◆ Problem to work on ◆
Can you copy out every line of text in each of the entries below, word for word, and leave the pictures out?

-- START OF Exercise materials --

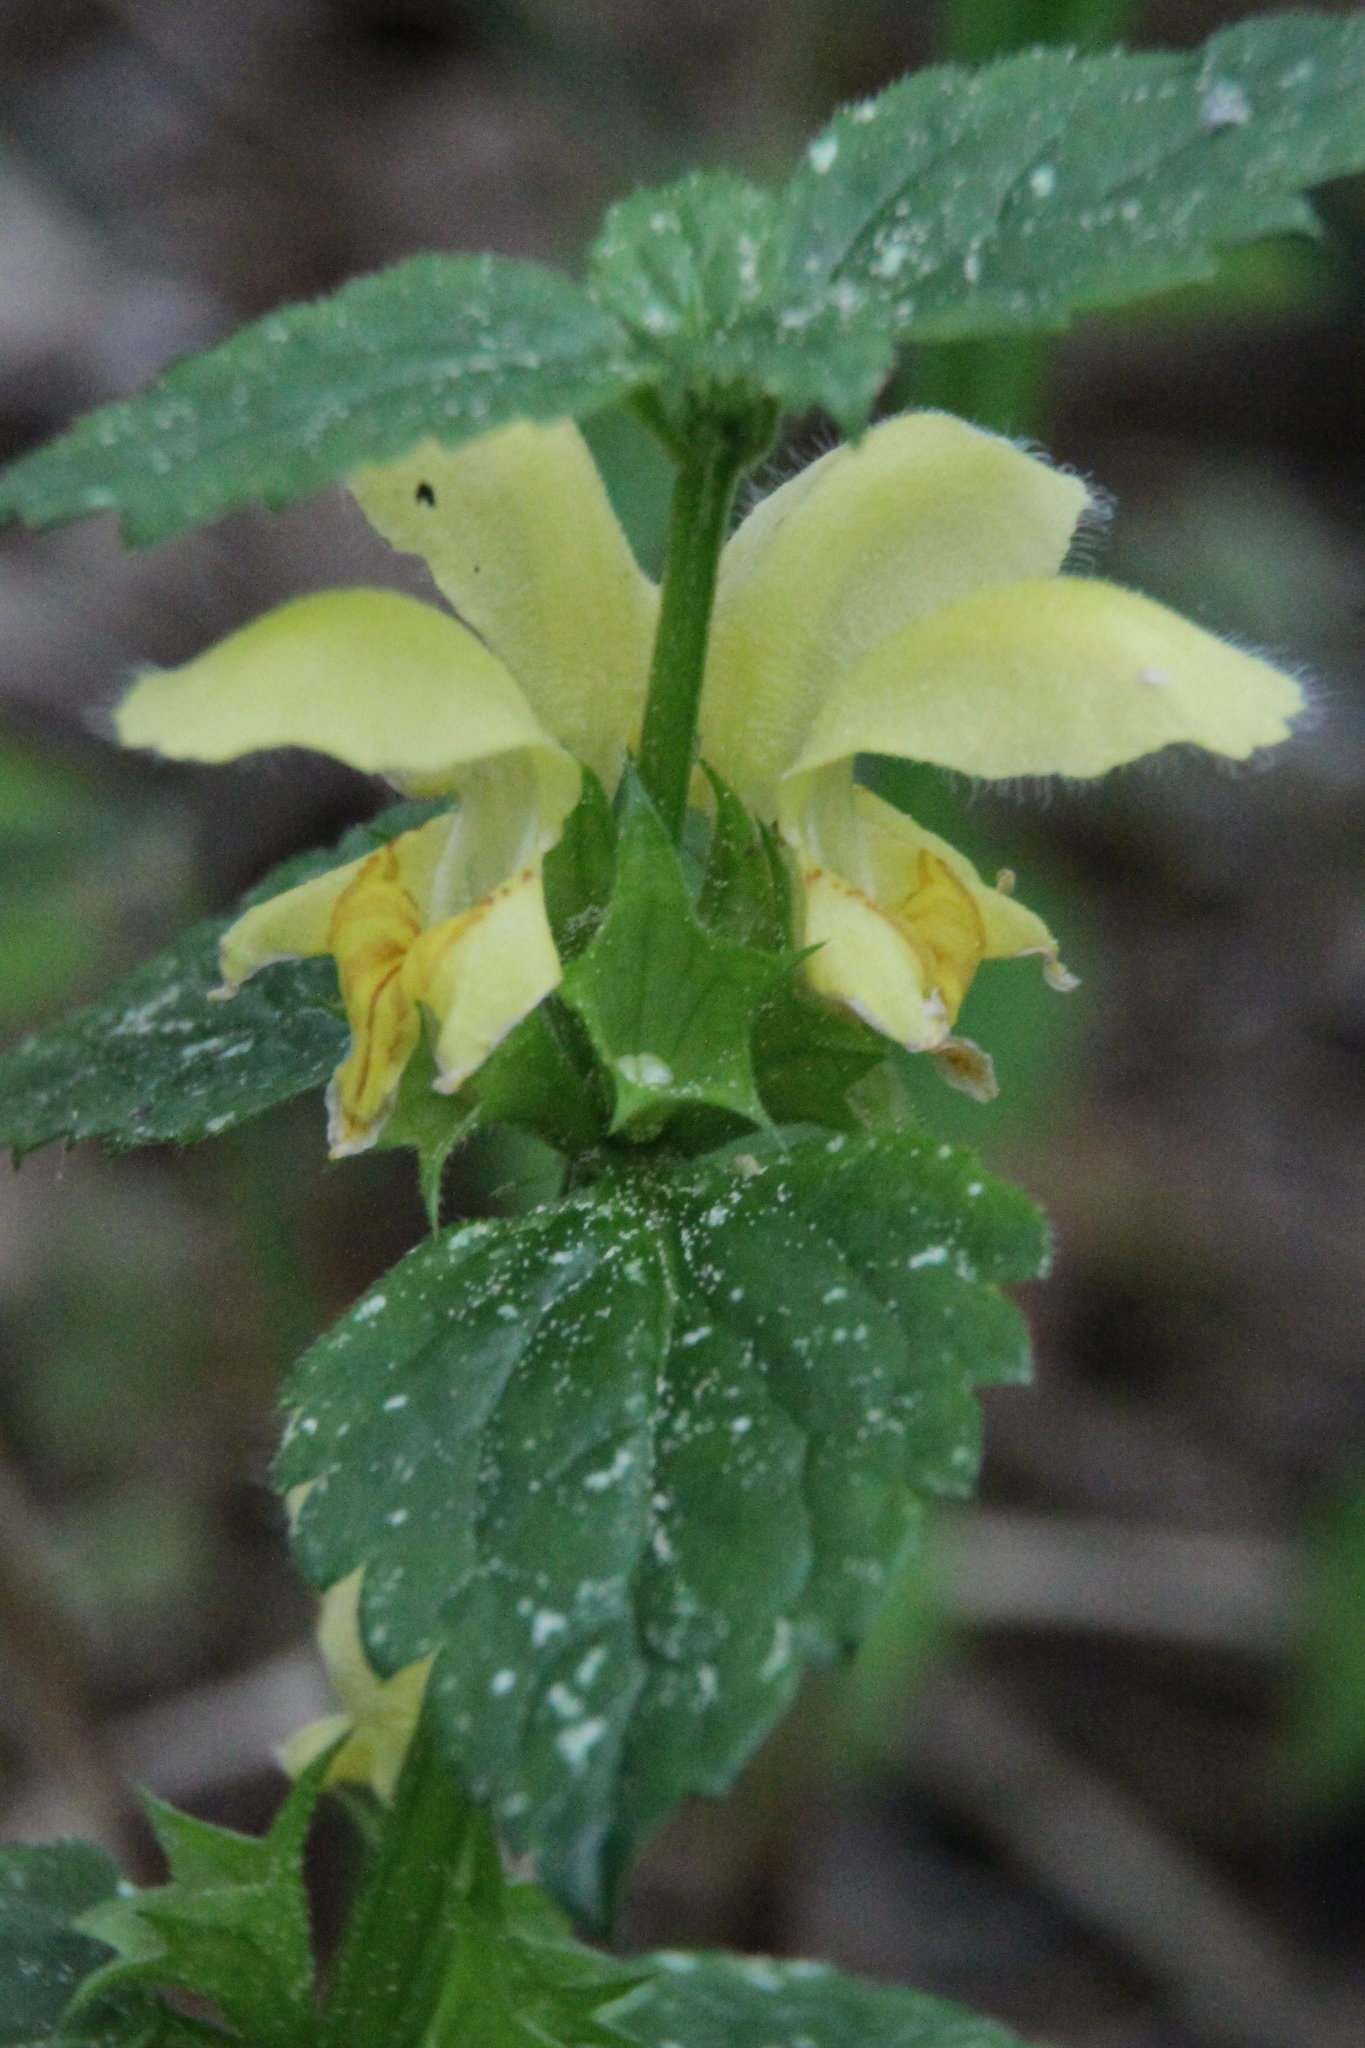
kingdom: Plantae
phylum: Tracheophyta
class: Magnoliopsida
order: Lamiales
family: Lamiaceae
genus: Lamium
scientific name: Lamium galeobdolon
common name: Yellow archangel
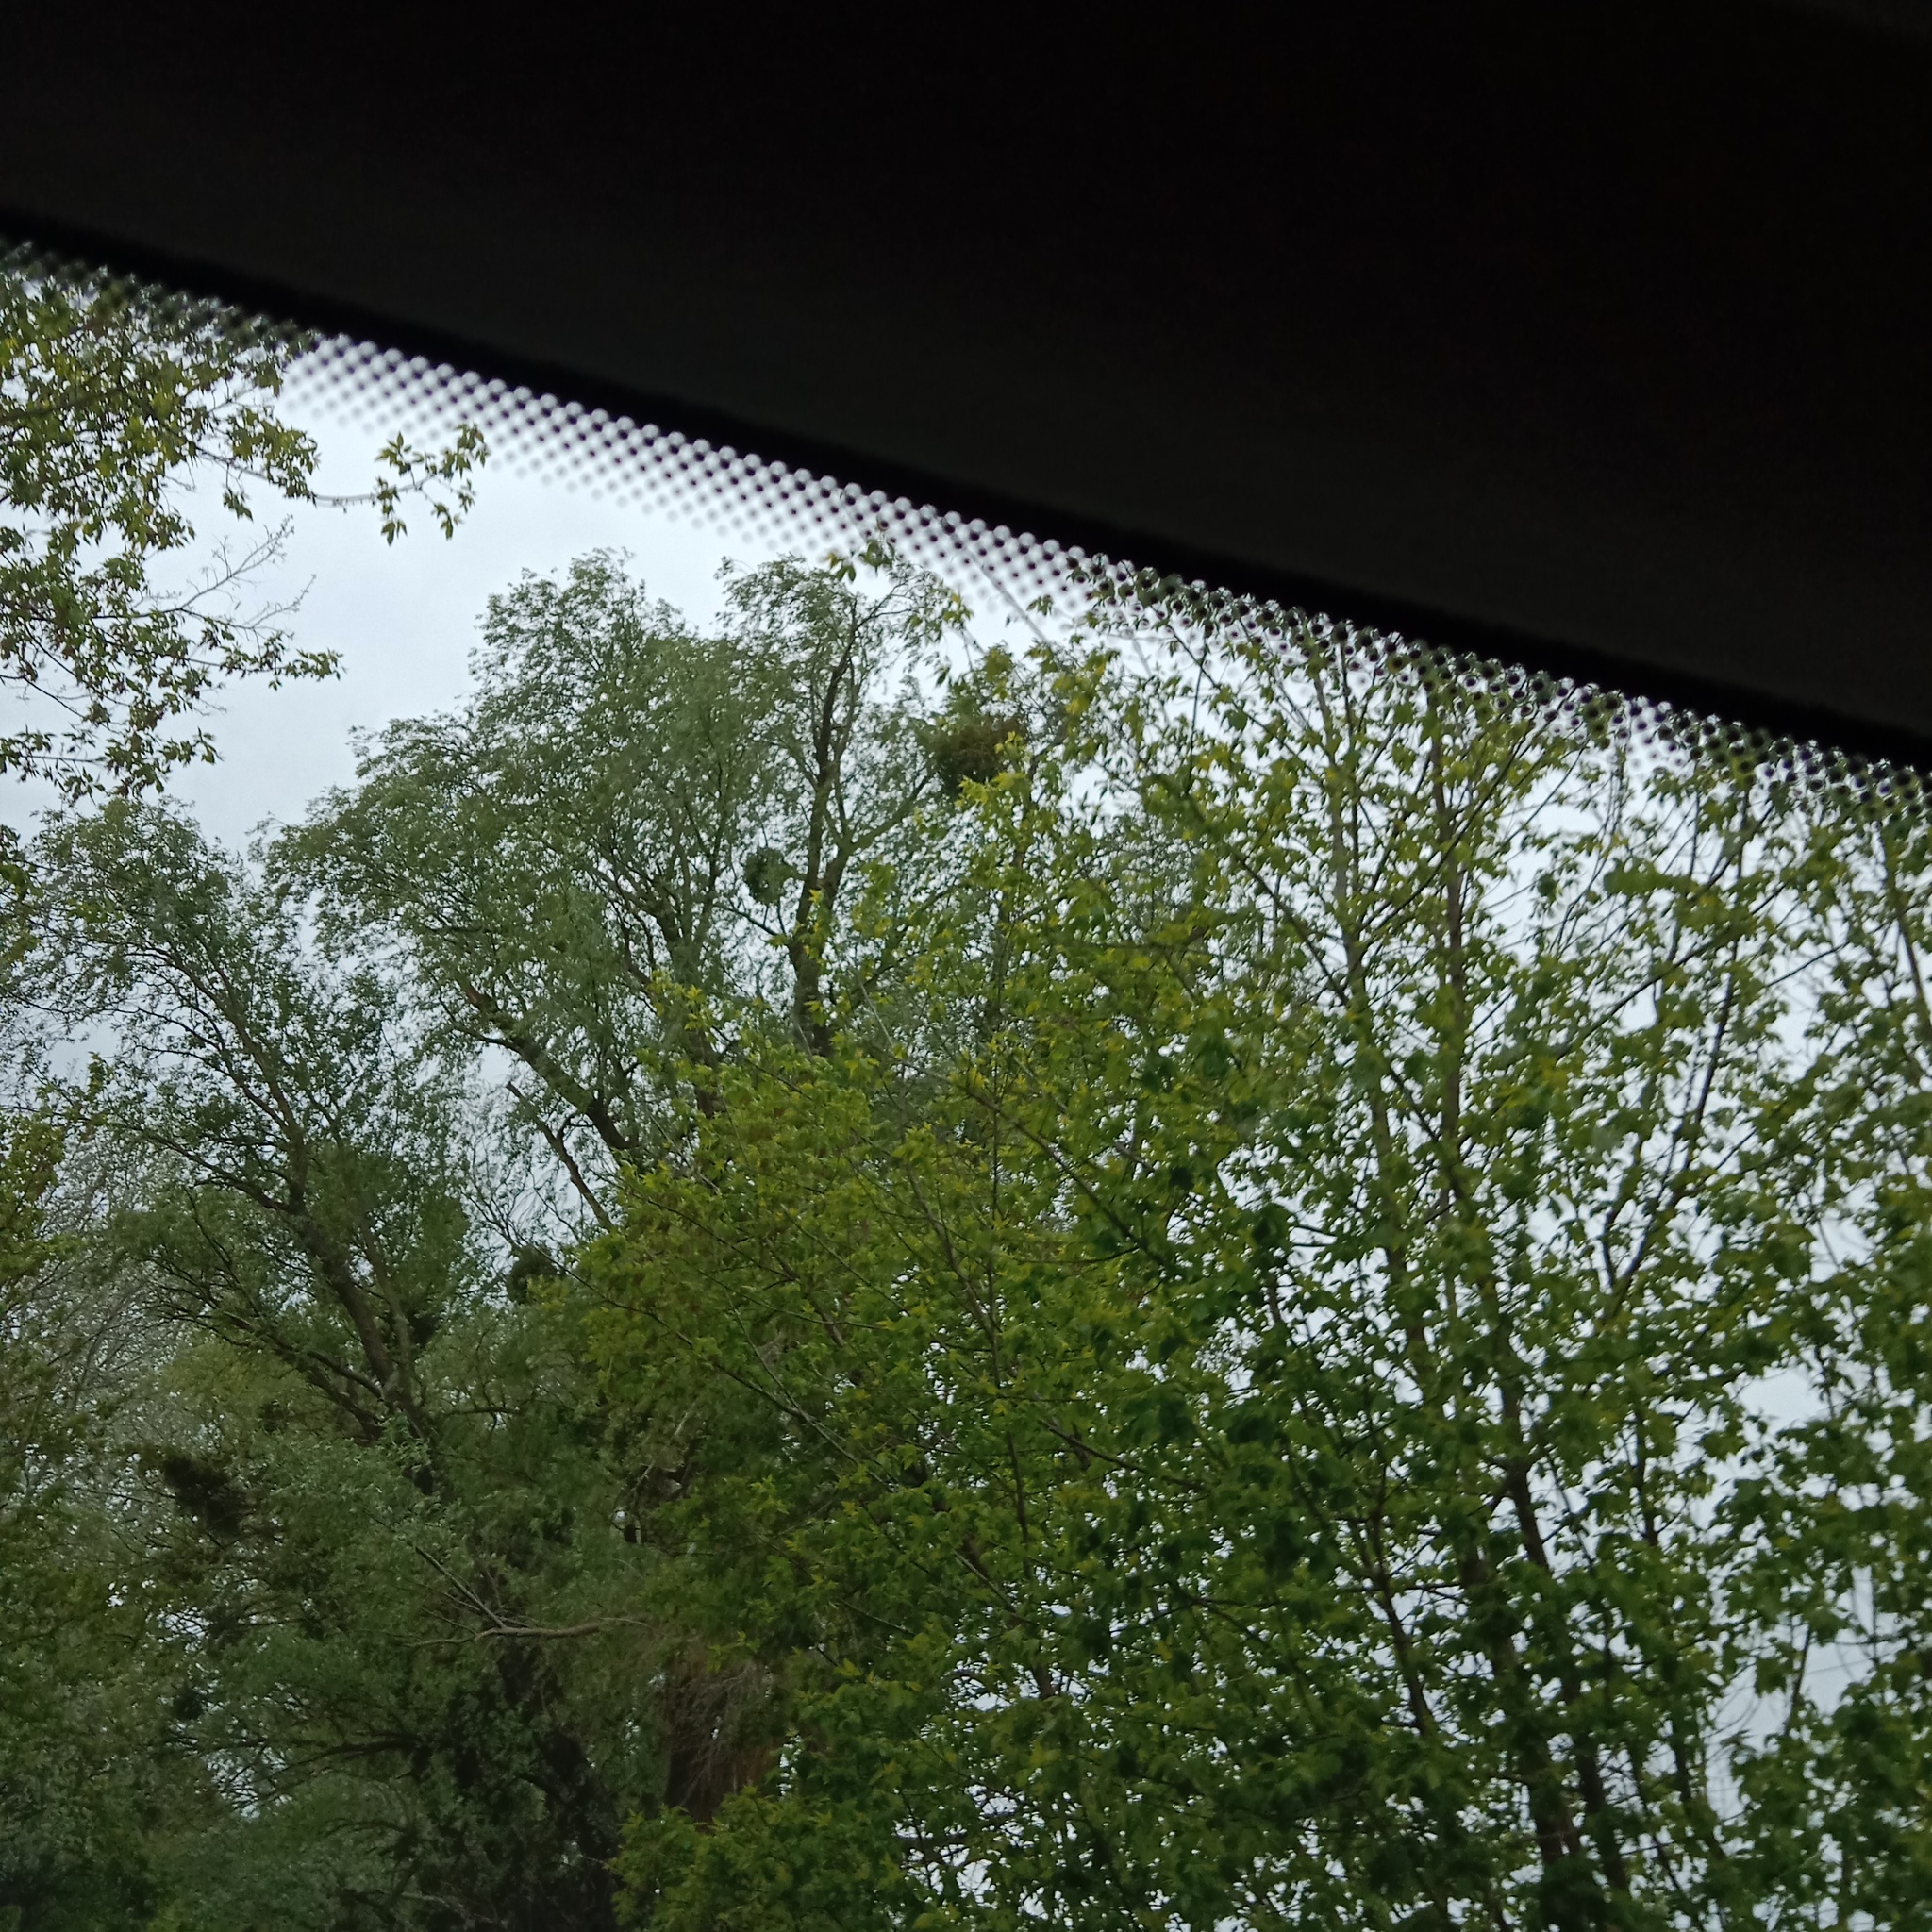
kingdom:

-- END OF Exercise materials --

◆ Response ◆
kingdom: Plantae
phylum: Tracheophyta
class: Magnoliopsida
order: Lamiales
family: Lamiaceae
genus: Lamium
scientific name: Lamium galeobdolon
common name: Yellow archangel
kingdom:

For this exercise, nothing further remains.